The median tax for a corner store in a C-1 zone, for example, is $23,000 a year. Of 338 buildings in Vancouver, the average assessed value is $1.9-million.
That’s a lot of bread and milk to cover the rent and taxes. And considering the median household income is $47,299, according to the last census figures, a lot of people are doing their shopping at places like Costco and Buy Low.
Part of the reason the ones on the west side are dying, suggests Mr. Fry, is that so many of the houses on the west side are empty. Although the evidence at this point is largely anecdotal – Mr. Yan has done an empty condo study but has yet to do an empty house study – west side neighbourhoods appear under populated.

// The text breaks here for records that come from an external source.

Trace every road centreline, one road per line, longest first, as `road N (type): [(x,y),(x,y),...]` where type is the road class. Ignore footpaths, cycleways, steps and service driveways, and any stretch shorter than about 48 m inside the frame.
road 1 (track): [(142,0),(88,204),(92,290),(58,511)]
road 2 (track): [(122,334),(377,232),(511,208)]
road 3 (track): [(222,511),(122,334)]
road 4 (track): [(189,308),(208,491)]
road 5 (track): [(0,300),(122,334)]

“There are a lot of [small stores] closing on Dunbar. We build around there a lot, and I can think of two corner milk stores gone in the last year,” says Mr. Fry. “I bring it back to the construction happening there right now, and those homes tend to be more investment homes. If you drive along any of those blocks, I’d say it’s not an exaggeration that every block has two to three construction projects. Right there, that is a drop in population.”
Mr. Thomson is a little worried that he might see a similar lack of diversity affect his business as Strathcona increases in wealth.
“The first year I was here, people were coming in with posters for apartments for rent. Now, I see none of that. Definitely, lots of people are asking if I know of anything to rent in the neighbourhood but there’s probably less turnover and rents are going up. And some rental houses that were shared by five or six friends are being purchased and renovated for a single family. They put in a suite, but it will rent for a lot more than before.
“It’s probably a nicer place, but it has less diversity, which is a key strength to this neighbourhood,” he says. “In five to 10 years, will it lose its charm and become a wealthy enclave?
“I don’t know. It does worry me a little bit.”